If you use the data we would appreciate that you report the results to us as a courtesy of the work involved in producing and preparing the data. Also you may want to refer to the data by referring to:
T. Skov and R. Bro. A new approach for modelling sensor based data, Submitted for publication (2004)
This data-set is also used as exercise material for a Matlab GUI for the analysis of sensor array data called SENSABLE.
The X matrix is arranged as: Samples × Time × Sensor. See Figure 1.
Figure 1.Structure of data from the electronic nose, with the k slab (k sensor) shown.
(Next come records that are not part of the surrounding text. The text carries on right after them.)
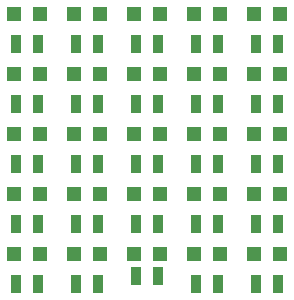
<source format=gbr>
G04 #@! TF.GenerationSoftware,KiCad,Pcbnew,(5.0.0-rc2-dev-352-g017154715)*
G04 #@! TF.CreationDate,2018-10-08T23:49:12-04:00*
G04 #@! TF.ProjectId,Backlight,4261636B6C696768742E6B696361645F,rev?*
G04 #@! TF.SameCoordinates,Original*
G04 #@! TF.FileFunction,Paste,Top*
G04 #@! TF.FilePolarity,Positive*
%FSLAX46Y46*%
G04 Gerber Fmt 4.6, Leading zero omitted, Abs format (unit mm)*
G04 Created by KiCad (PCBNEW (5.0.0-rc2-dev-352-g017154715)) date 10/08/18 23:49:12*
%MOMM*%
%LPD*%
G01*
G04 APERTURE LIST*
%ADD10R,1.200000X1.200000*%
%ADD11R,0.970000X1.500000*%
G04 APERTURE END LIST*
D10*
X81110000Y-80010000D03*
X78910000Y-80010000D03*
X86190000Y-80010000D03*
X83990000Y-80010000D03*
X91270000Y-80010000D03*
X89070000Y-80010000D03*
X94150000Y-80010000D03*
X96350000Y-80010000D03*
X99230000Y-80010000D03*
X101430000Y-80010000D03*
X81110000Y-85090000D03*
X78910000Y-85090000D03*
X86190000Y-85090000D03*
X83990000Y-85090000D03*
X89070000Y-85090000D03*
X91270000Y-85090000D03*
X94150000Y-85090000D03*
X96350000Y-85090000D03*
X101430000Y-85090000D03*
X99230000Y-85090000D03*
X81110000Y-90170000D03*
X78910000Y-90170000D03*
X86190000Y-90170000D03*
X83990000Y-90170000D03*
X89070000Y-90170000D03*
X91270000Y-90170000D03*
X96350000Y-90170000D03*
X94150000Y-90170000D03*
X101430000Y-90170000D03*
X99230000Y-90170000D03*
X78910000Y-95250000D03*
X81110000Y-95250000D03*
X86190000Y-95250000D03*
X83990000Y-95250000D03*
X89070000Y-95250000D03*
X91270000Y-95250000D03*
X94150000Y-95250000D03*
X96350000Y-95250000D03*
X99230000Y-95250000D03*
X101430000Y-95250000D03*
X78910000Y-100330000D03*
X81110000Y-100330000D03*
X83990000Y-100330000D03*
X86190000Y-100330000D03*
X89070000Y-100330000D03*
X91270000Y-100330000D03*
X94150000Y-100330000D03*
X96350000Y-100330000D03*
X101430000Y-100330000D03*
X99230000Y-100330000D03*
D11*
X79055000Y-82550000D03*
X80965000Y-82550000D03*
X84135000Y-82550000D03*
X86045000Y-82550000D03*
X89215000Y-82550000D03*
X91125000Y-82550000D03*
X96205000Y-82550000D03*
X94295000Y-82550000D03*
X99375000Y-82550000D03*
X101285000Y-82550000D03*
X80965000Y-87630000D03*
X79055000Y-87630000D03*
X86045000Y-87630000D03*
X84135000Y-87630000D03*
X89215000Y-87630000D03*
X91125000Y-87630000D03*
X94295000Y-87630000D03*
X96205000Y-87630000D03*
X101285000Y-87630000D03*
X99375000Y-87630000D03*
X80965000Y-92710000D03*
X79055000Y-92710000D03*
X84135000Y-92710000D03*
X86045000Y-92710000D03*
X91125000Y-92710000D03*
X89215000Y-92710000D03*
X94295000Y-92710000D03*
X96205000Y-92710000D03*
X101285000Y-92710000D03*
X99375000Y-92710000D03*
X79055000Y-97790000D03*
X80965000Y-97790000D03*
X84135000Y-97790000D03*
X86045000Y-97790000D03*
X91125000Y-97790000D03*
X89215000Y-97790000D03*
X96205000Y-97790000D03*
X94295000Y-97790000D03*
X99375000Y-97790000D03*
X101285000Y-97790000D03*
X79055000Y-102870000D03*
X80965000Y-102870000D03*
X86045000Y-102870000D03*
X84135000Y-102870000D03*
X91125000Y-102235000D03*
X89215000Y-102235000D03*
X94295000Y-102870000D03*
X96205000Y-102870000D03*
X101285000Y-102870000D03*
X99375000Y-102870000D03*
M02*

</source>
The sample mode consists of 6 good licorice samples, 6 bad licorice samples and 6 fabricated bad licorice samples. The time mode is a continuous time scale where the sensor signal has been measured over 120 sec every ½ sec. The first time is the baseline signal (i.e. signal of carrier gas). Twelve sensors, all based on Metal Oxide Semiconductor (MOS) technologies, were used to register the volatile compounds from the samples.
This means that the size of X will be 18 × 241 × 12.
Y-matrix: Because we know that the samples belong to three specific groups a discriminant variable is included as a kind of external information. Ideally this is done to maximize the separation between the groups and to minimize the variation within each group.
A typical response of the twelve sensors from a general sample is shown in Figure 2.
Figure 2. Baseline corrected sensor signal ((S-S0)/ S0) for one licorice sample for the twelve sensors.